Manage RC lifecycle:
-
"What's the status of RC v1.0.0-rc.3?"
-
"List all RCs for product v3.0.0"
-
"Show RC testing checklist"
Validate RC:
-
"Is RC ready for production?"
-
"Run RC validation checks"
-
"Check RC promotion criteria"
Promote RC:
-
"Promote v1.0.0-rc.3 to production"
-
"Deploy RC to canary"
-
"Gradual rollout of RC"
Rollback RC:
-
"Rollback from rc.2 to rc.1"
-
"RC deployment failed, rollback"
-
"Undo canary deployment"
Best Practices
RC Creation:
-
Always start with rc.1 (never skip)
-
Tag immutable (never modify existing RC)
-
Document what changed since last release
RC Testing:
-
Run ALL tests for each RC iteration
-
Never skip validation steps
-
Use production-like data in staging
RC Promotion:
-
Gradual rollout (10% → 25% → 50% → 100%)
-
Monitor for 1+ hour at each stage
-
Have rollback plan ready
RC Documentation:
-
Track all RC iterations
-
Document bugs found and fixes
-
Record promotion decision rationale
Integration Points
Release Coordinator:
-
Creates RCs for coordinated releases
-
Validates RC dependencies
-
Promotes RCs in correct order
Version Aligner:
-
Manages RC version tags
-
Ensures RC compatibility
-
Updates version matrix with RC info
Living Docs:
-
Documents RC status
-
Tracks RC history
-
Links to GitHub releases
CI/CD:
-
Automates RC deployment
-
Runs validation tests
-
Monitors RC health
Example Workflows
Single-Repo RC
1. Create RC
/sw-release:rc create 1.0.0
2. Deploy to staging
(Automated via CI/CD)
3. Run tests
/sw-release:rc test 1.0.0-rc.1
4. Bug found → iterate
/sw-release:rc create 1.0.0 --iteration 2
5. All tests pass → promote
/sw-release:rc promote 1.0.0-rc.3
Multi-Repo RC
1. Create coordinated RC
/sw-release:rc create-multi product-v3.0.0
2. Tags all repos with rc.1
- frontend: v5.0.0-rc.1
- backend: v3.0.0-rc.1
- api-gateway: v4.0.0-rc.1
3. Deploy all to staging
(Coordinated deployment)
4. Cross-service E2E tests
/sw-release:rc test-multi product-v3.0.0-rc.1
5. Issues found → iterate
- frontend: rc.2
- api-gateway: rc.2
- backend: unchanged (rc.1)
6. All pass → promote
/sw-release:rc promote-multi product-v3.0.0-rc.2
Commands Integration
Works with release commands:
-
/sw-release:rc create <version>
-
Create new RC
-
/sw-release:rc test <rc-version>
-
Validate RC
-
/sw-release:rc promote <rc-version>
-
Promote to production
-
/sw-release:rc rollback <rc-version>
-
Rollback RC
-
/sw-release:rc status <rc-version>
-
Show RC status
Dependencies
Required:
-
Git (version tags)
-
SpecWeave core (increment lifecycle)
Optional:
-
Kubernetes (kubectl ) - Deployment management
-
Docker (docker ) - Container testing
-
GitHub CLI (gh ) - Release notes
-
CI/CD (GitHub Actions, GitLab CI)
Output
Creates/Updates:
-
Git tags (v1.0.0-rc.1, v1.0.0-rc.2, ...)
-
RC status document (increment reports/)
-
Deployment manifests (K8s, Docker)
-
Test reports
-
Promotion checklist
Provides:
-
RC version history
-
Testing validation status
-
Deployment timeline
-
Rollback procedures
-
Production readiness assessment
Remember: Release Candidates are the final gate before production.
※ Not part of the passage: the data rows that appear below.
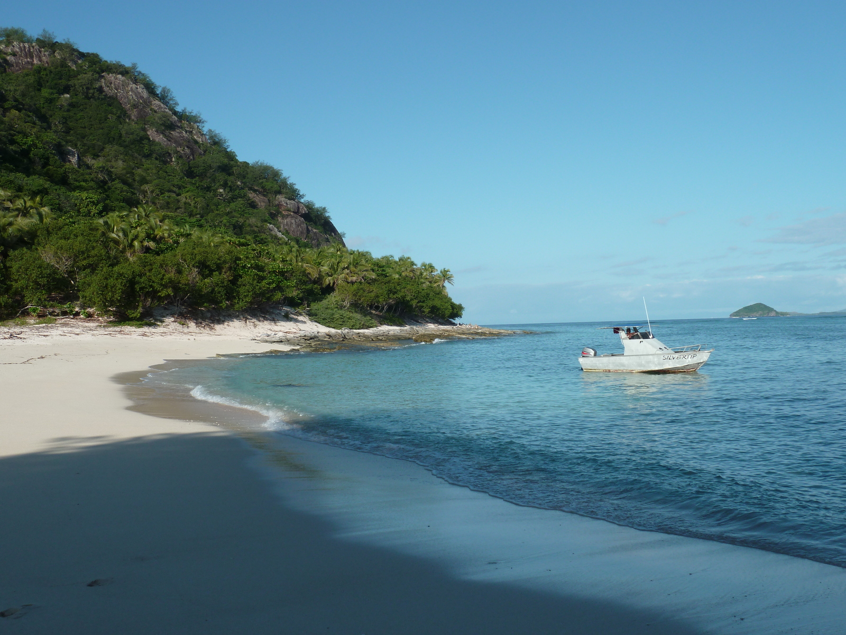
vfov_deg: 38.7
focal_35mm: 37
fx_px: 904
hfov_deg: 50.1
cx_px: 423
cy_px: 318
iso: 80
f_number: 5
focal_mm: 6.1
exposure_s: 1/500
Never rush RC validation. Always:
-
Test thoroughly (unit + integration + E2E + performance + security)
-
Deploy gradually (canary → 10% → 25% → 50% → 100%)
-
Monitor continuously (error rates, latency, user feedback)
-
Have rollback plan ready (test rollback procedure)
-
Document everything (bugs found, fixes applied, decisions made)
Goal: Catch issues before production, deploy confidently, rollback quickly if needed.